§ Brief:
From the data that follows, print exactly the lines starting at the one containing "index mcp: (173, 175)" and ending at the one containing "pinky dip: (249, 172)"; include both of them and nothing more.

=== Section Start ===

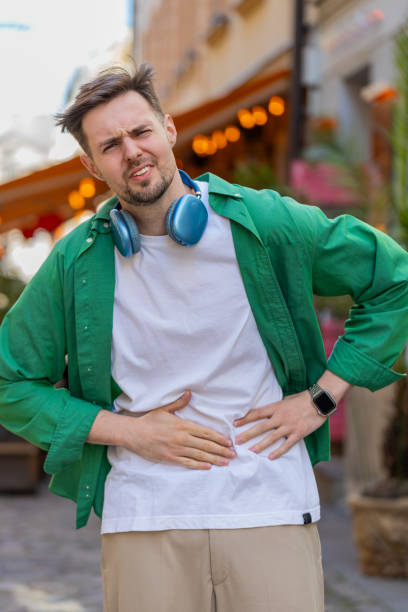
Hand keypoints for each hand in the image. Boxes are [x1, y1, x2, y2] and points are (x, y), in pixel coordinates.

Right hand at [121, 391, 235, 468]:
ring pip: (200, 456)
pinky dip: (199, 466)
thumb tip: (189, 394)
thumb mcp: (164, 409)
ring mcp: (176, 450)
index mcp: (183, 425)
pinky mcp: (170, 458)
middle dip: (222, 450)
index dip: (219, 438)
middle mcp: (182, 438)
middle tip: (234, 454)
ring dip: (215, 459)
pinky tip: (209, 467)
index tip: (229, 442)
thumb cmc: (149, 421)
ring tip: (226, 462)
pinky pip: (188, 463)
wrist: (133, 434)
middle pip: (206, 445)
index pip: (206, 432)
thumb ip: (178, 403)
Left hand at [233, 391, 325, 459]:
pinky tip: (270, 457)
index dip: (245, 418)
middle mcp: (280, 417)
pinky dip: (279, 452)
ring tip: (250, 451)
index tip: (235, 423)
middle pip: (260, 427)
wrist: (319, 401)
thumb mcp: (285, 399)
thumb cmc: (302, 398)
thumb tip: (266, 412)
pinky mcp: (298, 433)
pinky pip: (287, 444)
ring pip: (271, 437)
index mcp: (276, 407)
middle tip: (236, 441)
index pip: (257, 413)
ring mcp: (289, 426)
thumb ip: (276, 407)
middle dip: (247, 434)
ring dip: (260, 445)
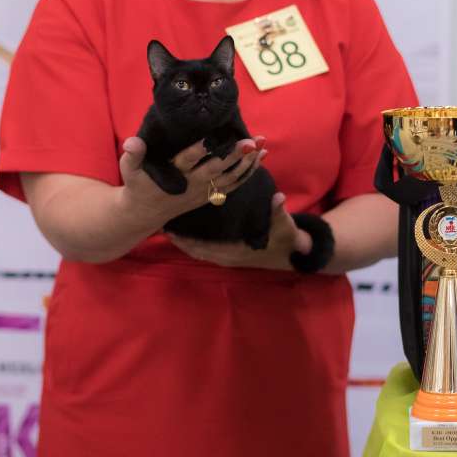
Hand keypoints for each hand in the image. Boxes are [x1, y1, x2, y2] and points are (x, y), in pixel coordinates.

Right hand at [116, 135, 266, 230]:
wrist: (145, 213)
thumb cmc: (138, 185)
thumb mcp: (130, 170)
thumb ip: (133, 155)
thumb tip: (132, 141)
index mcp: (173, 175)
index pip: (187, 161)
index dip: (199, 150)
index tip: (211, 138)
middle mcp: (191, 184)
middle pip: (215, 169)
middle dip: (233, 156)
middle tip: (250, 142)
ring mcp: (203, 191)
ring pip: (230, 178)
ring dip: (247, 163)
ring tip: (262, 145)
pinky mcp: (210, 195)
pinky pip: (234, 185)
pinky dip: (249, 172)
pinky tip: (262, 157)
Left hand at [166, 193, 312, 270]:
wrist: (295, 254)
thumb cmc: (287, 238)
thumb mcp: (284, 224)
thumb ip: (279, 211)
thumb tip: (279, 198)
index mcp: (236, 251)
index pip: (205, 247)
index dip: (187, 240)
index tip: (170, 228)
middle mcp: (228, 257)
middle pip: (196, 251)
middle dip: (179, 240)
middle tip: (161, 225)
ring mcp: (228, 258)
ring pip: (199, 252)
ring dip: (184, 242)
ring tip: (167, 227)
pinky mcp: (229, 255)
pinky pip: (206, 251)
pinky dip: (193, 244)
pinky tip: (185, 233)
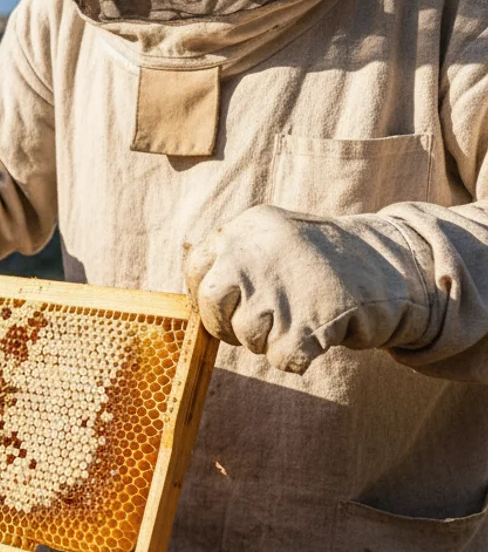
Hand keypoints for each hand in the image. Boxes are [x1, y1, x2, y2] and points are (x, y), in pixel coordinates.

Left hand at [184, 205, 425, 374]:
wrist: (392, 265)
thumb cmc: (325, 259)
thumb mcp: (274, 237)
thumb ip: (236, 256)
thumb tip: (199, 296)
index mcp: (244, 229)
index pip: (195, 267)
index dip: (205, 296)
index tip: (224, 307)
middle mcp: (253, 253)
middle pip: (211, 304)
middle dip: (226, 325)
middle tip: (255, 326)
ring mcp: (278, 287)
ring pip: (246, 335)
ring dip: (269, 340)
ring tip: (299, 319)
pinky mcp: (306, 321)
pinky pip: (280, 358)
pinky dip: (296, 357)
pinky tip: (315, 336)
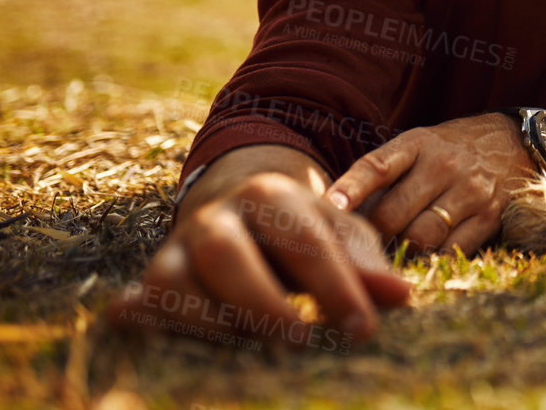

=== Section End ===

§ Solution below:
index mcp: (173, 175)
index pip: (187, 161)
index dip: (199, 150)
index tip: (211, 138)
middle mcp: (191, 184)
middle pip: (215, 169)
middle dip: (233, 156)
middle tip: (250, 142)
ring mcp: (203, 191)
ring pip: (230, 178)
ring dip: (247, 163)
ring tip: (262, 145)
pinky mcp: (210, 195)
pinky pip: (234, 185)
pinky dip: (249, 172)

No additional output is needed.